#### Working data
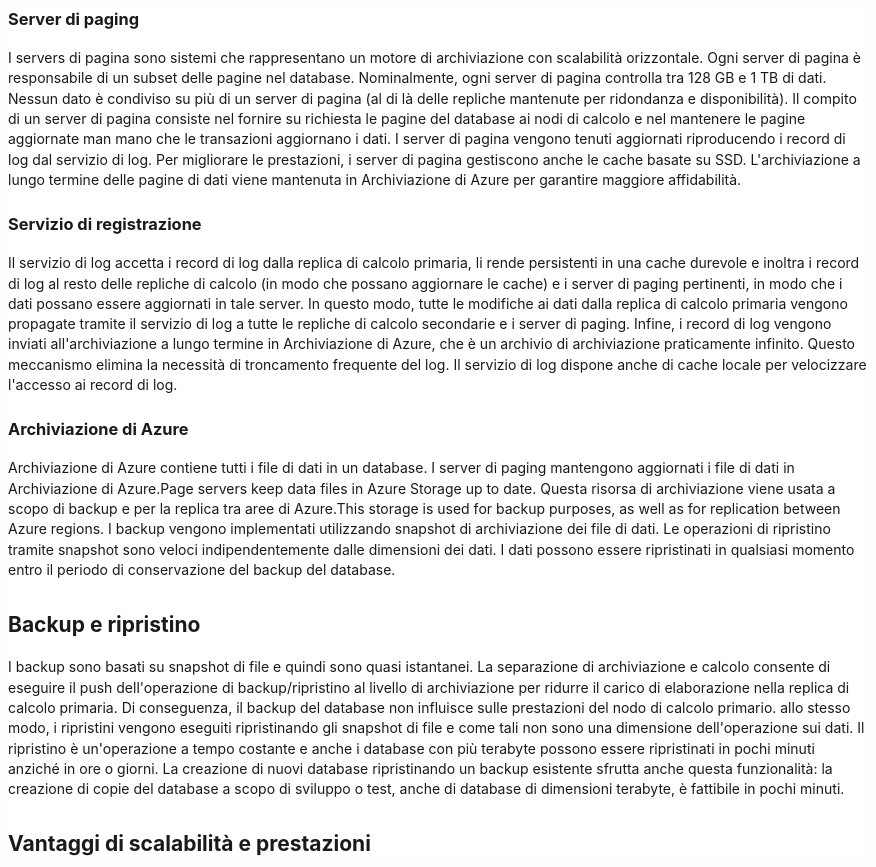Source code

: ### <a name="page-server"></a>Server di paging

I servers di pagina sono sistemi che rappresentano un motore di archiviazione con scalabilità orizzontale.  Ogni server di pagina è responsabile di un subset delle pagine nel database.  Nominalmente, ogni server di pagina controlla tra 128 GB e 1 TB di dati. Nessun dato è condiviso su più di un server di pagina (al di là delle repliche mantenute per ridondanza e disponibilità). Il compito di un server di pagina consiste nel fornire su richiesta le pagine del database ai nodi di calcolo e nel mantenere le pagine aggiornate man mano che le transazioni aggiornano i dati. I server di pagina vengono tenuti aggiornati riproducendo i record di log dal servizio di log. Per migliorare le prestazioni, i server di pagina gestiscono anche le cache basate su SSD. L'archiviazione a lungo termine delle pagine di dati viene mantenuta in Archiviazione di Azure per garantire maggiore affidabilità.

### <a name="log-service"></a>Servizio di registrazione

Il servizio di log accetta i record di log dalla replica di calcolo primaria, li rende persistenti in una cache durevole e inoltra i record di log al resto delle repliche di calcolo (in modo che possano aggiornare le cache) e i server di paging pertinenti, in modo che i dati possano essere aggiornati in tale server. In questo modo, tutte le modifiche ai dati dalla replica di calcolo primaria vengono propagate tramite il servizio di log a tutte le repliche di calcolo secondarie e i server di paging. Infine, i record di log vengono inviati all'archiviazione a lungo termine in Archiviazione di Azure, che è un archivio di archiviazione praticamente infinito. Questo meccanismo elimina la necessità di troncamento frequente del log. Il servizio di log dispone anche di cache locale per velocizzare l'accesso ai record di log.

### <a name="azure-storage"></a>Archiviazione di Azure

Archiviazione di Azure contiene tutti i file di dati in un database. I server di paging mantengono aggiornati i file di dati in Archiviazione di Azure.Page servers keep data files in Azure Storage up to date. Questa risorsa di archiviazione viene usata a scopo di backup e per la replica tra aree di Azure.This storage is used for backup purposes, as well as for replication between Azure regions. I backup vengono implementati utilizzando snapshot di archiviazione dei file di dati. Le operazioni di ripristino tramite snapshot sono veloci indipendentemente dalle dimensioni dei dati. I dati possono essere ripristinati in qualsiasi momento entro il periodo di conservazione del backup del database.

## <a name="backup-and-restore"></a>Backup e ripristino

I backup sono basati su snapshot di file e quindi sono quasi istantanei. La separazione di archiviazione e calcolo consente di eseguire il push dell'operazione di backup/ripristino al livello di archiviazione per ridurre il carico di elaborazione nella replica di calcolo primaria. Di conseguenza, il backup del database non influisce sulle prestazioni del nodo di calcolo primario. allo stesso modo, i ripristini vengono eseguiti ripristinando gli snapshot di file e come tali non sono una dimensione dell'operazione sui dati. Il ripristino è un'operazione a tempo costante e anche i database con più terabyte possono essere ripristinati in pochi minuti anziché in ore o giorni. La creazione di nuovi database ripristinando un backup esistente sfrutta anche questa funzionalità: la creazione di copie del database a scopo di sviluppo o test, anche di database di dimensioni terabyte, è fattibile in pochi minuti.

## <a name="scale-and-performance-advantages"></a>Vantaggi di scalabilità e prestazioni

#### Requirement
Every line above should be copied exactly; do not carry over the pictures.

#### Solution for this exercise
Source code

: ### <a name="page-server"></a>Server di paging

I servers di pagina sono sistemi che rappresentano un motore di archiviazione con scalabilità orizzontale.  Ogni server di pagina è responsabile di un subset delle pagine nel database.  Nominalmente, ogni server di pagina controlla tra 128 GB e 1 TB di dati. Nessun dato è condiviso su più di un server di pagina (al di là delle repliche mantenute per ridondanza e disponibilità). Il compito di un server di pagina consiste nel fornire su richiesta le pagine del database ai nodi di calcolo e nel mantenere le pagine aggiornate man mano che le transazioni aggiornano i dati. I server di pagina vengono tenuti aggiornati riproducendo i record di log dal servizio di log. Per migliorare le prestazioni, i server di pagina gestiscono anche le cache basate su SSD. L'archiviazione a lungo termine delle pagine di dati viene mantenuta in Archiviazione di Azure per garantire maggiore affidabilità.

### <a name="log-service"></a>Servizio di registrazione

Il servizio di log accetta i record di log dalla replica di calcolo primaria, li rende persistenti in una cache durevole e inoltra i record di log al resto delle repliche di calcolo (in modo che possano aggiornare le cache) e i server di paging pertinenti, in modo che i dati possano essere aggiornati in tale server. In questo modo, tutte le modifiche ai dati dalla replica di calcolo primaria vengono propagate tramite il servizio di log a tutte le repliche di calcolo secondarie e i server di paging. Infine, i record di log vengono inviati all'archiviazione a lungo termine in Archiviazione di Azure, che è un archivio di archiviazione praticamente infinito. Questo meccanismo elimina la necessità di troncamento frequente del log. Il servizio di log dispone anche di cache locale per velocizzare l'accesso ai record di log.

### <a name="azure-storage"></a>Archiviazione di Azure

Archiviazione di Azure contiene tutti i file di dati in un database. I server di paging mantengono aggiornati i file di dati in Archiviazione di Azure.Page servers keep data files in Azure Storage up to date. Questa risorsa di archiviazione viene usata a scopo di backup e per la replica tra aree di Azure.This storage is used for backup purposes, as well as for replication between Azure regions. I backup vengono implementati utilizzando snapshot di archiviazione dei file di dati. Le operazioni di ripristino tramite snapshot sono veloci indipendentemente dalle dimensioni dei dati. I dati possono essere ripristinati in qualsiasi momento entro il periodo di conservazione del backup del database.

## <a name="backup-and-restore"></a>Backup e ripristino

I backup sono basati su snapshot di file e quindi sono quasi istantanei. La separazione di archiviazione e calcolo consente di eseguire il push dell'operazione di backup/ripristino al livello di archiviazione per ridurre il carico di elaborazione nella replica di calcolo primaria. Di conseguenza, il backup del database non influisce sulle prestazioni del nodo di calcolo primario. allo stesso modo, i ripristini vengono eseguiti ripristinando gli snapshot di file e come tali non sono una dimensione dell'operazione sui dati. Il ripristino è un'operazione a tempo costante e anche i database con più terabyte possono essere ripristinati in pochi minuti anziché in ore o giorni. La creazione di nuovi database ripristinando un backup esistente sfrutta anche questa funzionalità: la creazione di copie del database a scopo di sviluppo o test, anche di database di dimensioni terabyte, è fattibile in pochi minuti.

## <a name="scale-and-performance-advantages"></a>Vantaggi di scalabilità e prestazioni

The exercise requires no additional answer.